• DATA SHOWN:
---

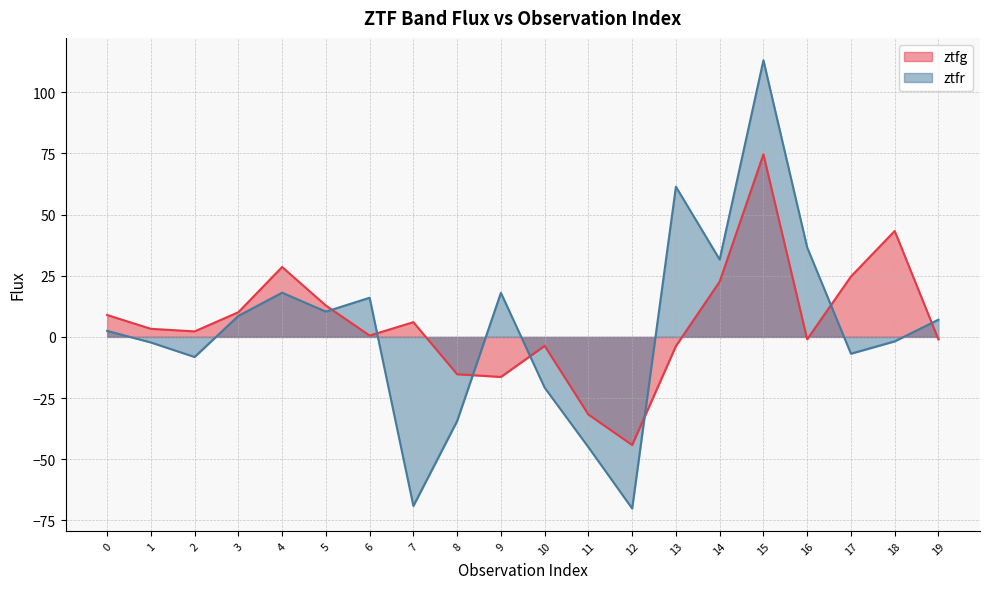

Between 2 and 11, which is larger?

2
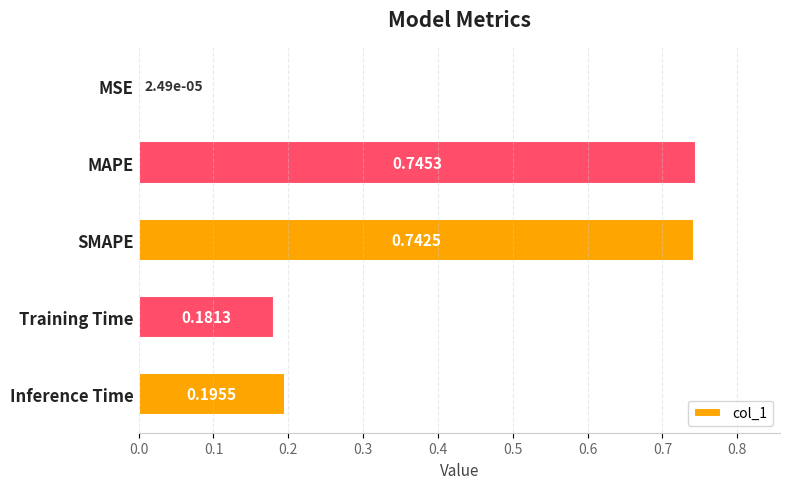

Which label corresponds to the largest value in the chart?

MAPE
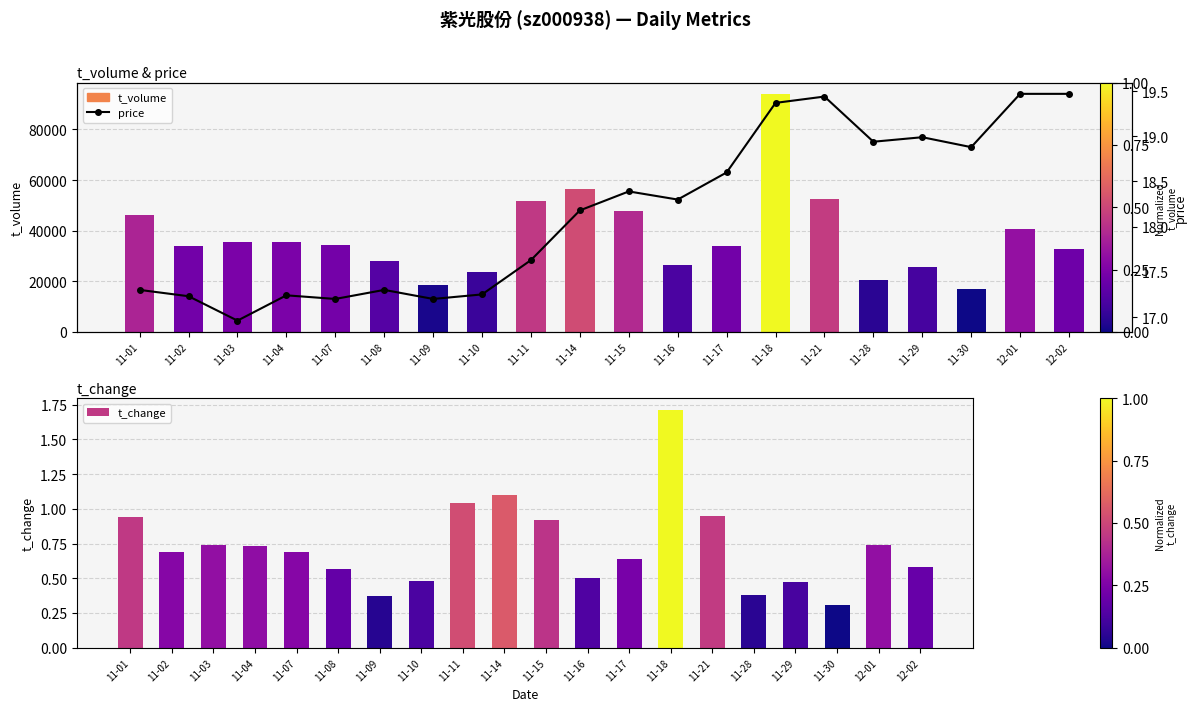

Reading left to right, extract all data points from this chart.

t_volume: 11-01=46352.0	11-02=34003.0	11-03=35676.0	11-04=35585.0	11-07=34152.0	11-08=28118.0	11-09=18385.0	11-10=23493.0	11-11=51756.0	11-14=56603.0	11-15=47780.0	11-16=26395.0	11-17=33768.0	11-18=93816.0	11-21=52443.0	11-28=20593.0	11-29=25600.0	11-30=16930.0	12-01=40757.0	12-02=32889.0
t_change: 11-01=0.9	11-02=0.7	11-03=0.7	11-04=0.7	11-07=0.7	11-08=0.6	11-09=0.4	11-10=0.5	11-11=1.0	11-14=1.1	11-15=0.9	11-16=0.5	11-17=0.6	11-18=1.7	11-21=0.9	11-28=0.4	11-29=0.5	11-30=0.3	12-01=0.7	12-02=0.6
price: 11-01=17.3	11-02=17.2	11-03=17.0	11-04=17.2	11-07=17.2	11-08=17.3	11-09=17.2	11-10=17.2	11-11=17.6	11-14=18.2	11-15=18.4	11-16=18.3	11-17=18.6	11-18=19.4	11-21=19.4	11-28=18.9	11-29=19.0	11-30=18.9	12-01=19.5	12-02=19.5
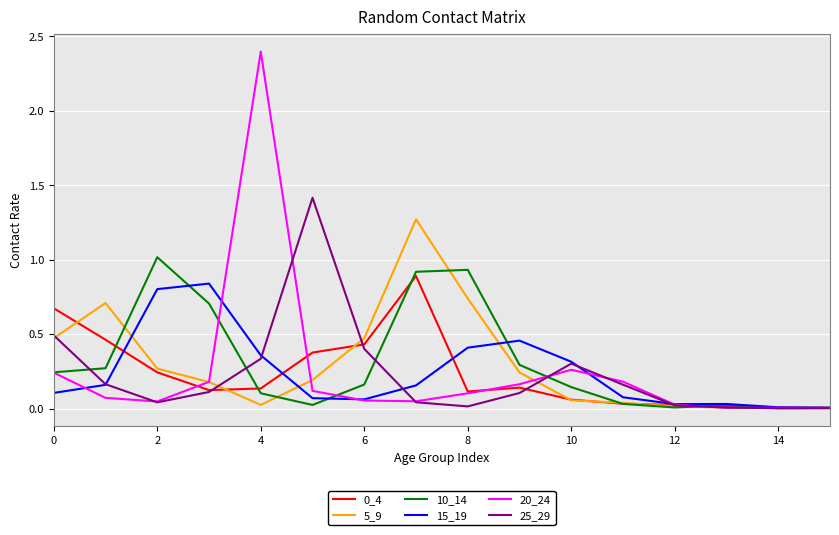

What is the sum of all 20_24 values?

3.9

---

• JOB:
Print all of the lines above word for word, leaving out the pictures.

• WRITTEN SOLUTION:
Between 2 and 11, which is larger?

2

Which label corresponds to the largest value in the chart?

MAPE

Reading left to right, extract all data points from this chart.

t_volume: 11-01=46352.0	11-02=34003.0	11-03=35676.0	11-04=35585.0	11-07=34152.0	11-08=28118.0	11-09=18385.0	11-10=23493.0	11-11=51756.0	11-14=56603.0	11-15=47780.0	11-16=26395.0	11-17=33768.0	11-18=93816.0	11-21=52443.0	11-28=20593.0	11-29=25600.0	11-30=16930.0	12-01=40757.0	12-02=32889.0
t_change: 11-01=0.9	11-02=0.7	11-03=0.7	11-04=0.7	11-07=0.7	11-08=0.6	11-09=0.4	11-10=0.5	11-11=1.0	11-14=1.1	11-15=0.9	11-16=0.5	11-17=0.6	11-18=1.7	11-21=0.9	11-28=0.4	11-29=0.5	11-30=0.3	12-01=0.7	12-02=0.6
price: 11-01=17.3	11-02=17.2	11-03=17.0	11-04=17.2	11-07=17.2	11-08=17.3	11-09=17.2	11-10=17.2	11-11=17.6	11-14=18.2	11-15=18.4	11-16=18.3	11-17=18.6	11-18=19.4	11-21=19.4	11-28=18.9	11-29=19.0	11-30=18.9	12-01=19.5	12-02=19.5

What is the sum of all 20_24 values?

3.9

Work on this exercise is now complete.